Leafy Spurge is on the move in county

Steve Klock Sheboygan County Invasive Species Coordinator

Who can name the State’s 5 listed noxious weeds? Yes, I just gave you 1 of the 5in the headline. Leafy spurge, pictured above, is the highly invasive perennial that you see blooming with small yellow flowers along the roads right now. I thought these flowering yellow plants were just wild mustard but when you take a closer look, the flowers and plant look nothing like the wild mustard so common in farmers’ fields later in the growing season. When pulled it exudes a sticky milky substance and thus its nick name “Wolf’s Milk”. A toxic compound found in the plant can cause severe diarby rhea if eaten by cattle or horses.

Leafy spurge can produce massive root systems 15’ deep and 35’ laterally and it is an abundant seed producer that can ‘eject’ ripe seeds up to 15’ from the parent plant.
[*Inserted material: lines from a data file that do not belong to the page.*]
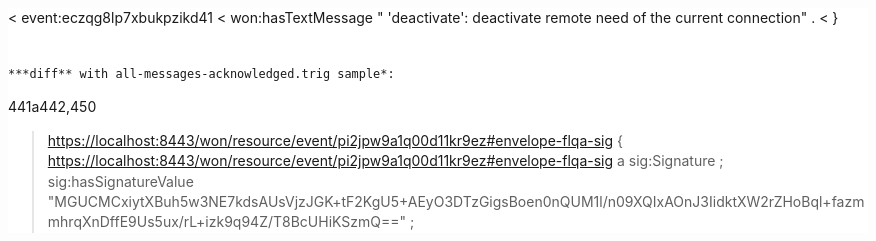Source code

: <     event:eczqg8lp7xbukpzikd41
<             won:hasTextMessage  "    'deactivate':  deactivate remote need of the current connection" .
< }
```

***diff** with all-messages-acknowledged.trig sample*:
```
441a442,450
> <https://localhost:8443/won/resource/event/pi2jpw9a1q00d11kr9ez#envelope-flqa-sig> {
>     <https://localhost:8443/won/resource/event/pi2jpw9a1q00d11kr9ez#envelope-flqa-sig>
>             a                               sig:Signature ;
>             sig:hasSignatureValue           "MGUCMCxiytXBuh5w3NE7kdsAUsVjzJGK+tF2KgU5+AEyO3DTzGigsBoen0nQUM1l/n09XQIxAOnJ3IidktXW2rZHoBql+fazmmhrqXnDffE9Us5ux/rL+izk9q94Z/T8BcUHiKSzmQ==" ;
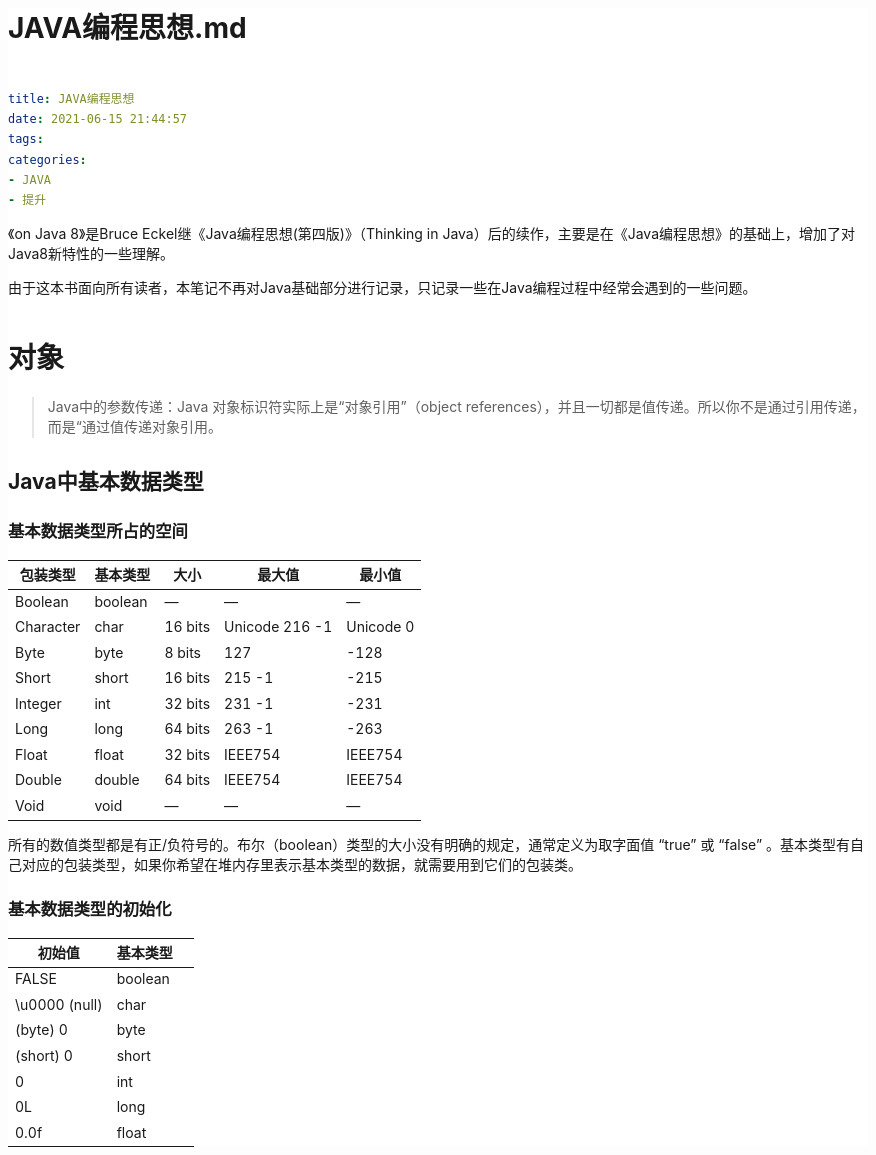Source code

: # JAVA编程思想.md

```yaml

title: JAVA编程思想
date: 2021-06-15 21:44:57
tags:
categories:
- JAVA
- 提升

```

《on Java 8》是Bruce Eckel继《Java编程思想(第四版)》（Thinking in Java）后的续作，主要是在《Java编程思想》的基础上，增加了对Java8新特性的一些理解。

由于这本书面向所有读者，本笔记不再对Java基础部分进行记录，只记录一些在Java编程过程中经常会遇到的一些问题。



# 对象

> Java中的参数传递：Java 对象标识符实际上是“对象引用”（object references），并且一切都是值传递。所以你不是通过引用传递，而是“通过值传递对象引用。
> 

## Java中基本数据类型

### 基本数据类型所占的空间

| 包装类型      | 基本类型    | 大小      | 最大值            | 最小值       |
|-----------|---------|---------|----------------|-----------|
| Boolean   | boolean | —       | —              | —         |
| Character | char    | 16 bits | Unicode 216 -1 | Unicode 0 |
| Byte      | byte    | 8 bits  | 127            | -128      |
| Short     | short   | 16 bits | 215 -1         | -215      |
| Integer   | int     | 32 bits | 231 -1         | -231      |
| Long      | long    | 64 bits | 263 -1         | -263      |
| Float     | float   | 32 bits | IEEE754        | IEEE754   |
| Double    | double  | 64 bits | IEEE754        | IEEE754   |
| Void      | void    | —       | —              | —         |

所有的数值类型都是有正/负符号的。布尔（boolean）类型的大小没有明确的规定，通常定义为取字面值 “true” 或 “false” 。基本类型有自己对应的包装类型，如果你希望在堆内存里表示基本类型的数据，就需要用到它们的包装类。

### 基本数据类型的初始化
| 初始值           | 基本类型    |  |
|---------------|---------|--|
| FALSE         | boolean |  |
| \u0000 (null) | char    |  |
| (byte) 0      | byte    |  |
| (short) 0     | short   |  |
| 0             | int     |  |
| 0L            | long    |  |
| 0.0f          | float   |  |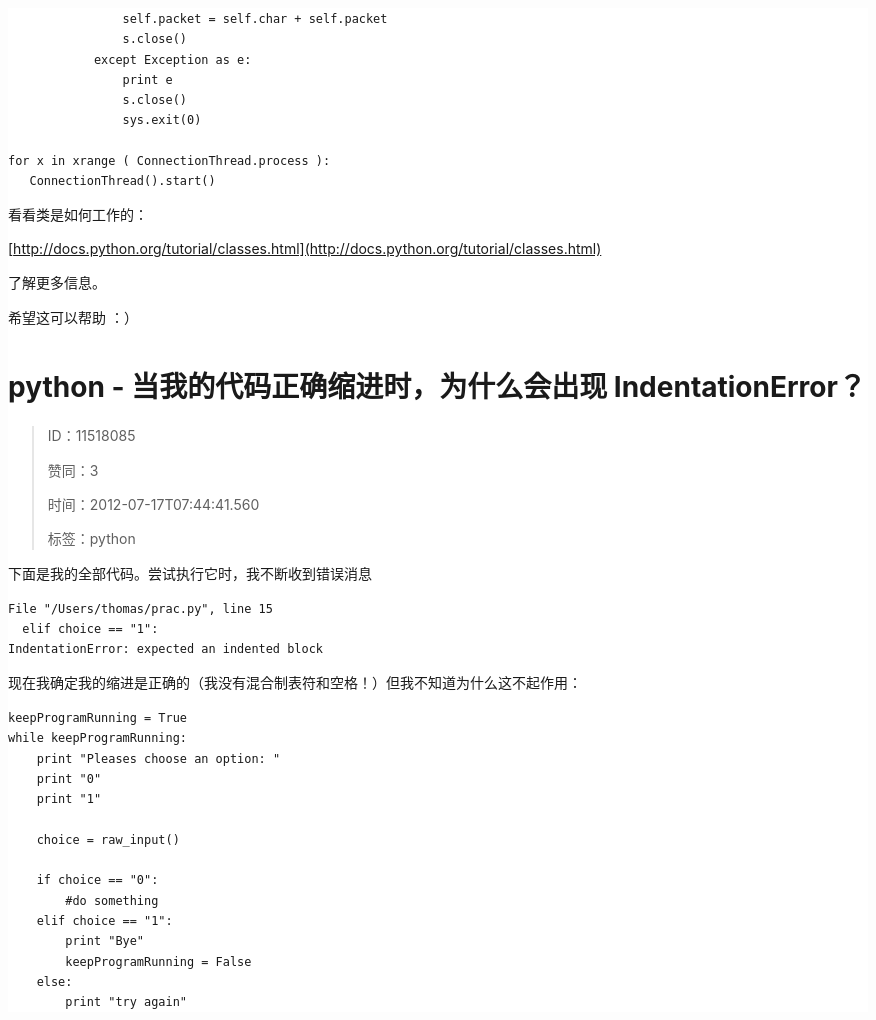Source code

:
 ```
                self.packet = self.char + self.packet 
                s.close()
            except Exception as e:
                print e   
                s.close()
                sys.exit(0)

for x in xrange ( ConnectionThread.process ):
   ConnectionThread().start() 
```

看看类是如何工作的：

[http://docs.python.org/tutorial/classes.html](http://docs.python.org/tutorial/classes.html)

了解更多信息。

希望这可以帮助 ：）

# python - 当我的代码正确缩进时，为什么会出现 IndentationError？

> ID：11518085
> 
> 赞同：3
> 
> 时间：2012-07-17T07:44:41.560
> 
> 标签：python

下面是我的全部代码。尝试执行它时，我不断收到错误消息

```
File "/Users/thomas/prac.py", line 15
  elif choice == "1":
IndentationError: expected an indented block 
```

现在我确定我的缩进是正确的（我没有混合制表符和空格！）但我不知道为什么这不起作用：

```
keepProgramRunning = True
while keepProgramRunning:
    print "Pleases choose an option: "
    print "0"
    print "1"

    choice = raw_input()

    if choice == "0":
        #do something
    elif choice == "1":
        print "Bye"
        keepProgramRunning = False
    else:
        print "try again" 
```
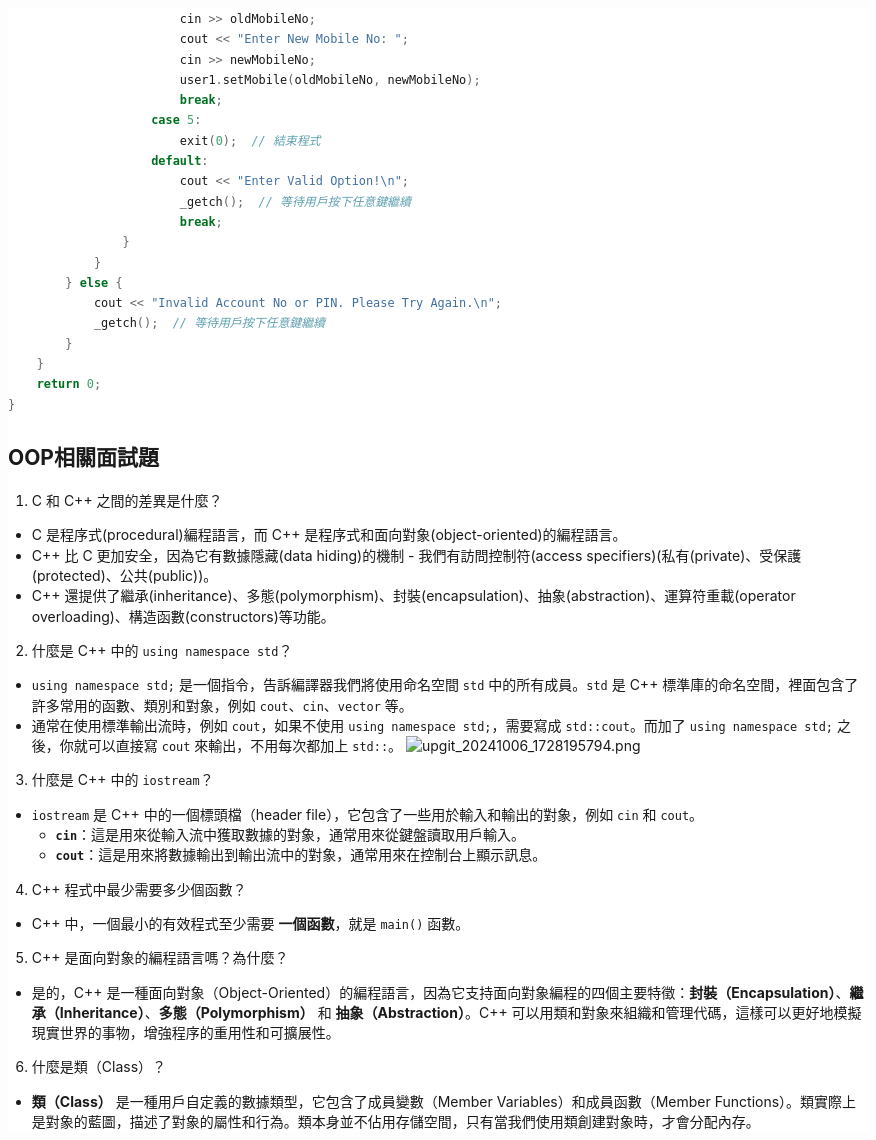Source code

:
 ```cpp
                        cin >> oldMobileNo;
                        cout << "Enter New Mobile No: ";
                        cin >> newMobileNo;
                        user1.setMobile(oldMobileNo, newMobileNo);
                        break;
                    case 5:
                        exit(0);  // 結束程式
                    default:
                        cout << "Enter Valid Option!\n";
                        _getch();  // 等待用戶按下任意鍵繼續
                        break;
                }
            }
        } else {
            cout << "Invalid Account No or PIN. Please Try Again.\n";
            _getch();  // 等待用戶按下任意鍵繼續
        }
    }
    return 0;
}
```


## OOP相關面試題
1. C 和 C++ 之間的差異是什麼？
- C 是程序式(procedural)編程語言，而 C++ 是程序式和面向對象(object-oriented)的編程語言。
- C++ 比 C 更加安全，因為它有數據隱藏(data hiding)的機制 - 我們有訪問控制符(access specifiers)(私有(private)、受保護(protected)、公共(public))。
- C++ 還提供了繼承(inheritance)、多態(polymorphism)、封裝(encapsulation)、抽象(abstraction)、運算符重載(operator overloading)、構造函數(constructors)等功能。

2. 什麼是 C++ 中的 `using namespace std`？
- `using namespace std;` 是一個指令，告訴編譯器我們將使用命名空間 `std` 中的所有成員。`std` 是 C++ 標準庫的命名空間，裡面包含了許多常用的函數、類別和對象，例如 `cout`、`cin`、`vector` 等。
- 通常在使用標準輸出流時，例如 `cout`，如果不使用 `using namespace std;`，需要寫成 `std::cout`。而加了 `using namespace std;` 之後，你就可以直接寫 `cout` 來輸出，不用每次都加上 `std::`。
![upgit_20241006_1728195794.png](https://raw.githubusercontent.com/kcwc1029/obsidian-upgit-image/main/2024/10/upgit_20241006_1728195794.png)

3. 什麼是 C++ 中的 `iostream`？
-  `iostream` 是 C++ 中的一個標頭檔（header file），它包含了一些用於輸入和輸出的對象，例如 `cin` 和 `cout`。
	- **`cin`**：這是用來從輸入流中獲取數據的對象，通常用來從鍵盤讀取用戶輸入。
	- **`cout`**：這是用來將數據輸出到輸出流中的對象，通常用來在控制台上顯示訊息。

4. C++ 程式中最少需要多少個函數？
- C++ 中，一個最小的有效程式至少需要 **一個函數**，就是 `main()` 函數。

5. C++ 是面向對象的編程語言嗎？為什麼？
- 是的，C++ 是一種面向對象（Object-Oriented）的編程語言，因為它支持面向對象編程的四個主要特徵：**封裝（Encapsulation）**、**繼承（Inheritance）**、**多態（Polymorphism）** 和 **抽象（Abstraction）**。C++ 可以用類和對象來組織和管理代碼，這樣可以更好地模擬現實世界的事物，增強程序的重用性和可擴展性。

6. 什麼是類（Class）？
- **類（Class）** 是一種用戶自定義的數據類型，它包含了成員變數（Member Variables）和成員函數（Member Functions）。類實際上是對象的藍圖，描述了對象的屬性和行為。類本身並不佔用存儲空間，只有當我們使用類創建對象時，才會分配內存。
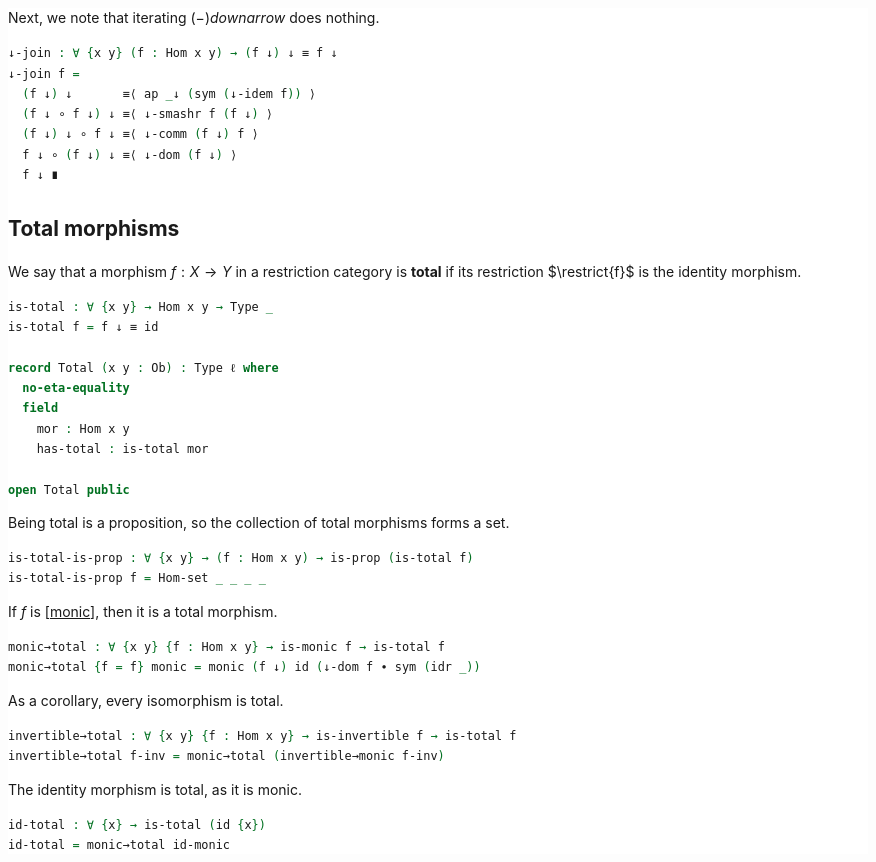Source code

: Next, we note that iterating $(-)downarrow$ does nothing.

```agda
↓-join : ∀ {x y} (f : Hom x y) → (f ↓) ↓ ≡ f ↓
↓-join f =
  (f ↓) ↓       ≡⟨ ap _↓ (sym (↓-idem f)) ⟩
  (f ↓ ∘ f ↓) ↓ ≡⟨ ↓-smashr f (f ↓) ⟩
  (f ↓) ↓ ∘ f ↓ ≡⟨ ↓-comm (f ↓) f ⟩
  f ↓ ∘ (f ↓) ↓ ≡⟨ ↓-dom (f ↓) ⟩
  f ↓ ∎
```

## Total morphisms

We say that a morphism $f : X \to Y$ in a restriction category is **total**
if its restriction $\restrict{f}$ is the identity morphism.

```agda
is-total : ∀ {x y} → Hom x y → Type _
is-total f = f ↓ ≡ id

record Total (x y : Ob) : Type ℓ where
  no-eta-equality
  field
    mor : Hom x y
    has-total : is-total mor

open Total public
```

Being total is a proposition, so the collection of total morphisms
forms a set.

```agda
is-total-is-prop : ∀ {x y} → (f : Hom x y) → is-prop (is-total f)
is-total-is-prop f = Hom-set _ _ _ _
```




If $f$ is [[monic]], then it is a total morphism.

[monic]: Cat.Morphism.html#monos

```agda
monic→total : ∀ {x y} {f : Hom x y} → is-monic f → is-total f
monic→total {f = f} monic = monic (f ↓) id (↓-dom f ∙ sym (idr _))
```

As a corollary, every isomorphism is total.

```agda
invertible→total : ∀ {x y} {f : Hom x y} → is-invertible f → is-total f
invertible→total f-inv = monic→total (invertible→monic f-inv)
```

The identity morphism is total, as it is monic.

```agda
id-total : ∀ {x} → is-total (id {x})
id-total = monic→total id-monic
```


[idempotent]: Cat.Diagram.Idempotent.html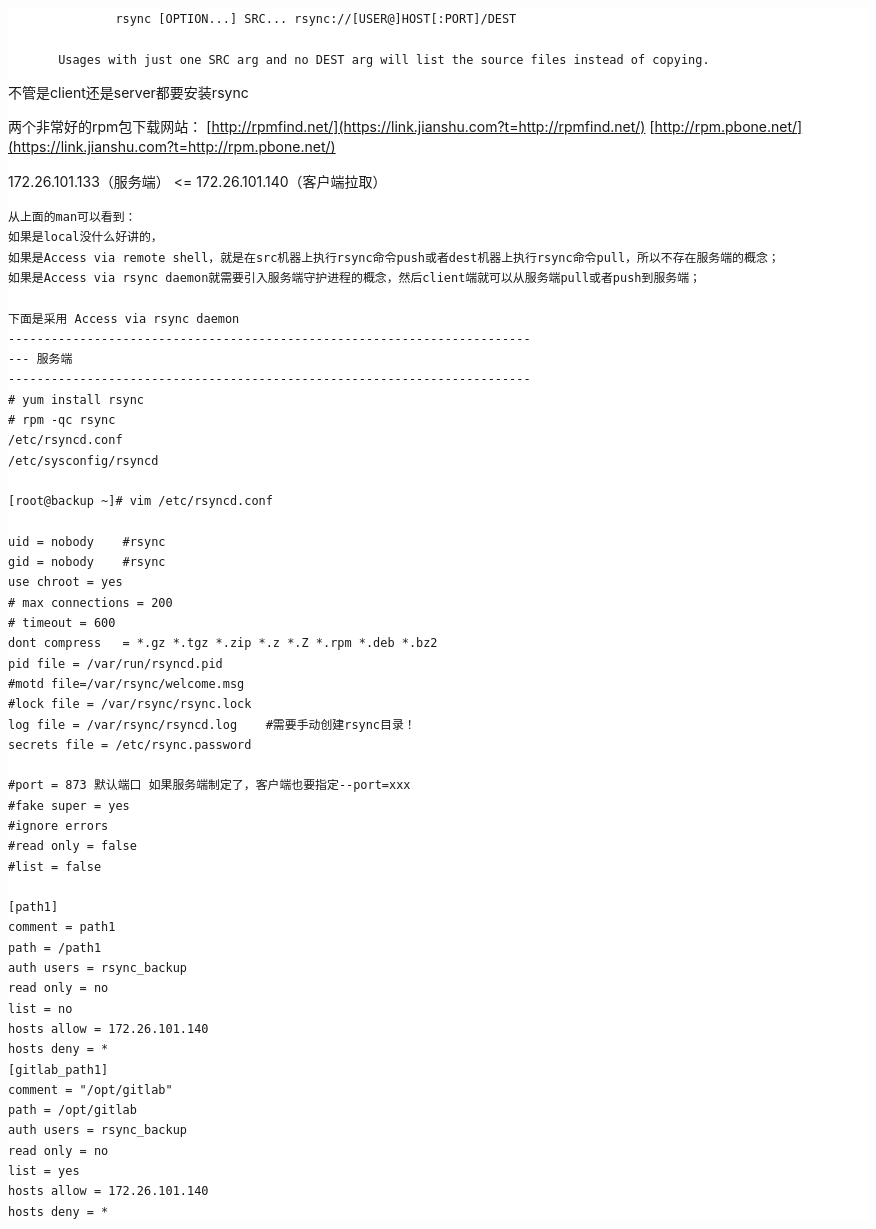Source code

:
 ```
               rsync [OPTION...] SRC... rsync://[USER@]HOST[:PORT]/DEST

       Usages with just one SRC arg and no DEST arg will list the source files instead of copying.
```



不管是client还是server都要安装rsync

两个非常好的rpm包下载网站：
 [http://rpmfind.net/](https://link.jianshu.com?t=http://rpmfind.net/)
 [http://rpm.pbone.net/](https://link.jianshu.com?t=http://rpm.pbone.net/)

172.26.101.133（服务端） <= 172.26.101.140（客户端拉取）

```
从上面的man可以看到：
如果是local没什么好讲的，
如果是Access via remote shell，就是在src机器上执行rsync命令push或者dest机器上执行rsync命令pull，所以不存在服务端的概念；
如果是Access via rsync daemon就需要引入服务端守护进程的概念，然后client端就可以从服务端pull或者push到服务端；

下面是采用 Access via rsync daemon
-------------------------------------------------------------------------
--- 服务端
-------------------------------------------------------------------------
# yum install rsync
# rpm -qc rsync
/etc/rsyncd.conf
/etc/sysconfig/rsyncd

[root@backup ~]# vim /etc/rsyncd.conf 

uid = nobody	#rsync
gid = nobody	#rsync
use chroot = yes
# max connections = 200
# timeout = 600
dont compress   = *.gz *.tgz *.zip *.z *.Z *.rpm *.deb *.bz2
pid file = /var/run/rsyncd.pid
#motd file=/var/rsync/welcome.msg
#lock file = /var/rsync/rsync.lock
log file = /var/rsync/rsyncd.log	#需要手动创建rsync目录！
secrets file = /etc/rsync.password

#port = 873 默认端口 如果服务端制定了，客户端也要指定--port=xxx
#fake super = yes
#ignore errors
#read only = false
#list = false

[path1]
comment = path1
path = /path1
auth users = rsync_backup
read only = no
list = no
hosts allow = 172.26.101.140
hosts deny = *
[gitlab_path1]
comment = "/opt/gitlab"
path = /opt/gitlab
auth users = rsync_backup
read only = no
list = yes
hosts allow = 172.26.101.140
hosts deny = *
```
These seeds are readily moved by animals, people and equipment.

Eradication and even control of well-established populations can be very difficult so rapid response to a new small population is essential.

Here are some steps you can try: Attempt to hand pull and if you don’t get the entire root then break out the shovel. If this isn’t going to work or if the population is too large we are then pretty much limited to herbicides. Herbicides control is best when done in late summer-early fall. So you must cut and bag the plants throughout the growing season before the plants set seed. These efforts will prevent further seed production but since it is a perennial, it will not kill the plant. Following these steps you can then effectively apply one of the following herbicides:

Milestone VM: ½ oz/gallon of water (active ingredient is aminopyralid).

Plateau: 12 oz/gallon of water. Use with a methylated seed oil (MSO). (active ingredient is imazapic. This herbicide is a better choice near trees and shrubs .

Oh, the other 4 listed weeds? Canada thistle; field bindweed (creeping Jenny); purple loosestrife and multi-flora rose.